REQUIREMENT A | Copy word for word the part of the MEMS article that starts at the words "While 300-400 MEMS" and ends after "CMOS logic transistor.".
REQUIREMENT B |
Answer these questions from the MEMS article:
(i) Who invented the device called the very first MEMS device?
(ii) What event did the writer attend last week?
(iii) How many sensors per person does a trillion MEMS sensors work out to?
REQUIREMENT C | Carry on the article about MEMS and Moore's Law, starting after its last sentence.

READING TEXT |
☆ ☆ ☆ ☆ ☆
In that same year, there was another article in that same magazine describing a device invented by Harvey Nathanson of Westinghouse Labs that combined a tungsten rod over a transistor to form a “microscopic frequency selective device” - the very first MEMS device. The device was later patented as the “Resonant Gate Transistor.”

No Moore for MEMS

So - MEMS and logic transistors have both been around for almost fifty years. And, since MEMS and logic transistors are fabricated in the same factories, using the same techniques, and used in the same systems, there is a natural temptation to draw correlations between them. Indeed, as I attended the annual MEMS Executive Congress last week, I had the distinct deja vu sense that I was back in 1980s semiconductor land. The tight-knit community of highly-motivated people exploring a vast universe of possibilities with an exciting emerging technology whose time has come - had all the ingredients of that Moore’s Law magic that captured our imaginations and transformed our culture back before semiconductor production became the exclusive purview of entities with the wealth of nations.

No Moore for MEMS

Everyone seems to be silently waiting in anticipation of the same thing. When will MEMS have a Moore’s-Law-like explosion that will catapult companies with Intel-like velocity from shaky startups to stalwart supercorporations? With MEMS in every mobile device, and predictions that the world will contain a trillion MEMS sensors within just a few years, the excitement is palpable. After all, a trillion is a very big number - it works out to between 300 and 400 sensors for every man, woman, and child on Earth.

There will be no Moore’s Law for MEMS

While 300-400 MEMS devices for every human being in existence may sound like a lot, to paraphrase Douglas Adams, that’s just peanuts to transistors. With transistor counts in the latest process nodes running into the billions of transistors per device, there will be many individuals who own transistors in the trillions. And, while this comparison may seem silly, it does highlight an important fact: Moore’s Law was not about “electronics” or “components” in general. It was about one single type of device - the CMOS logic transistor.
☆ ☆ ☆ ☆ ☆
THE DATA |

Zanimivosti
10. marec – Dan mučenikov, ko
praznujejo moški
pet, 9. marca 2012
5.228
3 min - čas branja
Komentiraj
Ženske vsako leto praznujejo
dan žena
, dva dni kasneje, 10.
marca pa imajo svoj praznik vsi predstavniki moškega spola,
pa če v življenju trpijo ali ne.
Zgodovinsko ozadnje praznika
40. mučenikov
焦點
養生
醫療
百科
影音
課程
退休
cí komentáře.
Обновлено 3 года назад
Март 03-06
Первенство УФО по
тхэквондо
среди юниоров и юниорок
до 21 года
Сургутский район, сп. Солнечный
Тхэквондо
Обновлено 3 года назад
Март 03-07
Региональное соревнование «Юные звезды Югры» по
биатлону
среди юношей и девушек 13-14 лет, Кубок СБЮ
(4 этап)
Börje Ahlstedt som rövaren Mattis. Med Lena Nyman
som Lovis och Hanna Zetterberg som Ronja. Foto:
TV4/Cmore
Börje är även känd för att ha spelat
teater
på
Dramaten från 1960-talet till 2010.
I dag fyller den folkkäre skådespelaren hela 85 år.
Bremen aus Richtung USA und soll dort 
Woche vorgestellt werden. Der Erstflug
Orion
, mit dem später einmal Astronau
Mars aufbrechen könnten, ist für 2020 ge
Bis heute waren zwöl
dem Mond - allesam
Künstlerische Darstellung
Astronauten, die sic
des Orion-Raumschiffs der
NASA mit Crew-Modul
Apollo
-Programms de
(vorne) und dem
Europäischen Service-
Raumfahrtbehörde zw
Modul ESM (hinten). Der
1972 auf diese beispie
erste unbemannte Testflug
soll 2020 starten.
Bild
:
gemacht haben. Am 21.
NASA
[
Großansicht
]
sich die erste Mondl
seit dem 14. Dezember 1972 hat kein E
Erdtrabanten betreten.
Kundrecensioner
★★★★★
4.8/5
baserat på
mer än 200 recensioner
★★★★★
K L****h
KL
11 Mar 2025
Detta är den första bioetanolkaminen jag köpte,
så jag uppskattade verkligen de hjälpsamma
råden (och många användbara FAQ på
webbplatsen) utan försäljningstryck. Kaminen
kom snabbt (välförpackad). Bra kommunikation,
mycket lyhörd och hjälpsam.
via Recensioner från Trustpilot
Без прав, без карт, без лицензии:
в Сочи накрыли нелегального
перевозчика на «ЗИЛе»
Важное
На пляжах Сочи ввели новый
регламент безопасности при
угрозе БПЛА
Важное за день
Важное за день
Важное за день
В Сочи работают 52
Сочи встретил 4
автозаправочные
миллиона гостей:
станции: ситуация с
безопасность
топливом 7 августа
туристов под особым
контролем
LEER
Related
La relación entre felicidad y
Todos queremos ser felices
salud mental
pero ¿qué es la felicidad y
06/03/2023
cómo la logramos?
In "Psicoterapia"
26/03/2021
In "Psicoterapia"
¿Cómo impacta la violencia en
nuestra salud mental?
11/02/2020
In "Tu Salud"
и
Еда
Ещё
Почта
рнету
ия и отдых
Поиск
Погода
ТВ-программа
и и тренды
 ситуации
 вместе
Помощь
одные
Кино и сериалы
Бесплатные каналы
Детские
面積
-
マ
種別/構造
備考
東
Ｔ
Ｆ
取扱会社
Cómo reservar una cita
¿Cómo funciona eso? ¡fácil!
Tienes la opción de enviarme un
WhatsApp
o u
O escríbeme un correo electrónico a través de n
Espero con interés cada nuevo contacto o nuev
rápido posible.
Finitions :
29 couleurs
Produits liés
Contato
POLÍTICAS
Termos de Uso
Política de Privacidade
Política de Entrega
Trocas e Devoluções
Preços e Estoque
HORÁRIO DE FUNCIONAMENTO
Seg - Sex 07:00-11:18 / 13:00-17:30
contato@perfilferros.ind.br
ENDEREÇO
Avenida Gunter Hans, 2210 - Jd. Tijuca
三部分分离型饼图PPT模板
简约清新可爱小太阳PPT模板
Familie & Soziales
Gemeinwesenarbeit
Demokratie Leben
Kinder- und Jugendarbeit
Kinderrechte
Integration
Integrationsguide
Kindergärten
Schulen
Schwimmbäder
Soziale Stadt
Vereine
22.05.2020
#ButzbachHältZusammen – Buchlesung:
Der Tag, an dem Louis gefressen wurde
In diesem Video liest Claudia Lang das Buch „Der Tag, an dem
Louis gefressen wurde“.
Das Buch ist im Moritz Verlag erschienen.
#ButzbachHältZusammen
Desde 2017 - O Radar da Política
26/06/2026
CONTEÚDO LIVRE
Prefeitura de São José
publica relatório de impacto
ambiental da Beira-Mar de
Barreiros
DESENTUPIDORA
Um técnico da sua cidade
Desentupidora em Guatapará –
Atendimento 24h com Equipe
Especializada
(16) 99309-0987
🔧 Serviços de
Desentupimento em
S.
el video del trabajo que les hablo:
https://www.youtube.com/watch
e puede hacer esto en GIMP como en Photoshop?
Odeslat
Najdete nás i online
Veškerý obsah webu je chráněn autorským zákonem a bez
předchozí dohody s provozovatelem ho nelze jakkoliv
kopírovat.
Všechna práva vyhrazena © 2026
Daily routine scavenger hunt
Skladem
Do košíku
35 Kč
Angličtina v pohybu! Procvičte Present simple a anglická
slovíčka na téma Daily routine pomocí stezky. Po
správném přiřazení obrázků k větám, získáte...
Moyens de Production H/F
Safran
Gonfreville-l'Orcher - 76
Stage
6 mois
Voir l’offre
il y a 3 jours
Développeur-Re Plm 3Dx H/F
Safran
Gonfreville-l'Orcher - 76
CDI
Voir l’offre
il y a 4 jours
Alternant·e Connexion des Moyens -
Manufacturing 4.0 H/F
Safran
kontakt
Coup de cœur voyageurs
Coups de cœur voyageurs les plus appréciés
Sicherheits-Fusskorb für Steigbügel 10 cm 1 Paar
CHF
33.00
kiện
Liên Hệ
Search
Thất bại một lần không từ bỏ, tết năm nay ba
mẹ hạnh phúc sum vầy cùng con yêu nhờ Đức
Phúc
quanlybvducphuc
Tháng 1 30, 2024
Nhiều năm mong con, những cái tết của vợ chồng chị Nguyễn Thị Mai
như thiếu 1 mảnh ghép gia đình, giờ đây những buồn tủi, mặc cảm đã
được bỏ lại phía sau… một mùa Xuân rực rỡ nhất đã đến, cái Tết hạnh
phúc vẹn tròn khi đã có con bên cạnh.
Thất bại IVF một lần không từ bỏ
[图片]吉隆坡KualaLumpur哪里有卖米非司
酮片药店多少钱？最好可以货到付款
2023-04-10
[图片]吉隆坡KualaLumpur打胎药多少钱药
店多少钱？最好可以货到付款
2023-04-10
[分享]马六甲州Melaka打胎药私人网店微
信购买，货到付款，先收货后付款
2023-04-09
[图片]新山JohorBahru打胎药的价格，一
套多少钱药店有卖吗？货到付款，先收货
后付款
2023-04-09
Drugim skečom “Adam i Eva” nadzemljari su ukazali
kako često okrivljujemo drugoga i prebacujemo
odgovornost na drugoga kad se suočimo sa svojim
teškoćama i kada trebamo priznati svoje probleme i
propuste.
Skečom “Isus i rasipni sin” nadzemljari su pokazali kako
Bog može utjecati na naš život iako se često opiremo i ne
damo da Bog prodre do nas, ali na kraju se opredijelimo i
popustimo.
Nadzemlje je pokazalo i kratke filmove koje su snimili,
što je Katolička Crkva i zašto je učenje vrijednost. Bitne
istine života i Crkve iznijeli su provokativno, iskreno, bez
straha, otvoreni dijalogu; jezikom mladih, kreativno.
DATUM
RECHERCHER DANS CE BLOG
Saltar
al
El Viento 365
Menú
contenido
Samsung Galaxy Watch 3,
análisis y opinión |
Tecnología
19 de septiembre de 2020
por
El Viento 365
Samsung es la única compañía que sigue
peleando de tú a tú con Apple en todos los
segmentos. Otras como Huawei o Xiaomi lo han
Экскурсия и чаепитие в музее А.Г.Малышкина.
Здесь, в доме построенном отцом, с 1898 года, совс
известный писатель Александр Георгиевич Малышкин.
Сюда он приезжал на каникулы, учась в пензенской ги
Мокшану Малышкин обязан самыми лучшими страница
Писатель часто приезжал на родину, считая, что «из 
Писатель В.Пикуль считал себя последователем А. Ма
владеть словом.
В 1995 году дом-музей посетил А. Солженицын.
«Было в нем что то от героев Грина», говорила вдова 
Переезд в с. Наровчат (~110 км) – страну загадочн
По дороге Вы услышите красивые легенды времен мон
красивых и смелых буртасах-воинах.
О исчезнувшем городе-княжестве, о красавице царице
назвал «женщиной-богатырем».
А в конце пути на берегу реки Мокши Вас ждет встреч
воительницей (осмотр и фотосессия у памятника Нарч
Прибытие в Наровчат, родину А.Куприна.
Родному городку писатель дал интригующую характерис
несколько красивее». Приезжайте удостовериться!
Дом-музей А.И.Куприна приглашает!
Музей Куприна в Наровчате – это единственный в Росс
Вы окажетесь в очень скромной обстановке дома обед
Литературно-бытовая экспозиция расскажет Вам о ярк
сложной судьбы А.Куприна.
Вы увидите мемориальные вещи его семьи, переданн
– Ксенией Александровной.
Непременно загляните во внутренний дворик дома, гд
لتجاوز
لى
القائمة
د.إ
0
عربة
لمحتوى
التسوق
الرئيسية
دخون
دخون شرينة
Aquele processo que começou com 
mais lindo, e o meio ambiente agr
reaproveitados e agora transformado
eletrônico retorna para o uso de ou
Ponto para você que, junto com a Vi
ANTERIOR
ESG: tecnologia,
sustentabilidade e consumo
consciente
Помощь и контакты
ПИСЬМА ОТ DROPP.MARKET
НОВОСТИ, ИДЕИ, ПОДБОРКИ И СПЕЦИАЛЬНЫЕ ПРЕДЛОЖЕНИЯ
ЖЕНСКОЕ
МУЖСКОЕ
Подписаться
☆ ☆ ☆ ☆ ☆
REPLY A |
While 300-400 MEMS devices for every human being in existence may sound like a lot, to paraphrase Douglas Adams, that’s just peanuts to transistors. With transistor counts in the latest process nodes running into the billions of transistors per device, there will be many individuals who own transistors in the trillions. And, while this comparison may seem silly, it does highlight an important fact: Moore’s Law was not about “electronics” or “components” in general. It was about one single type of device - the CMOS logic transistor.

REPLY B |
(i) Harvey Nathanson of Westinghouse Labs
(ii) The annual MEMS Executive Congress
(iii) Between 300 and 400

REPLY C |
Of course, lithography made quantum improvements over the decades and we can now make smaller, better versions of all kinds of components - including MEMS - as a result. But the component driving that explosion was the only one we knew how to use productively in almost unlimited quantities - the logic transistor. A smartphone or tablet today can put several billion logic transistors to work without missing a beat. If we offered smartphone designers a billion more for free, they’d take it. But it’s hard to figure out what we’d do with more than a few dozen MEMS sensors in a phone. With 9 motion sensors and a GPS, your phone already knows where it is, which way it’s oriented, and how it’s moving.

Doubling up on those sensors offers no practical value. We could throw in a few variometers, hygrometers, thermometers, barometers, heck - even a spectrometer or two - and our device would be a sensory bad-ass with only a double-digit MEMS tab. And, behind each one of those sensors we’d still need a massive number of transistors to do the requisite amount of processing required to make use of the data those sensors are dumping out. In fact, the irony of the situation is that the presence of MEMS in our systems is causing a renewed demand for much more of the non-MEMS technology - like FPGAs.

There is most certainly a MEMS-driven revolution occurring in our systems. And the proliferation of those sensors - which most likely will fulfill the “trillion sensor” forecasts being tossed around by MEMS industry experts - will absolutely transform the electronics landscape again, just not with a Moore’s Law explosion in MEMS itself.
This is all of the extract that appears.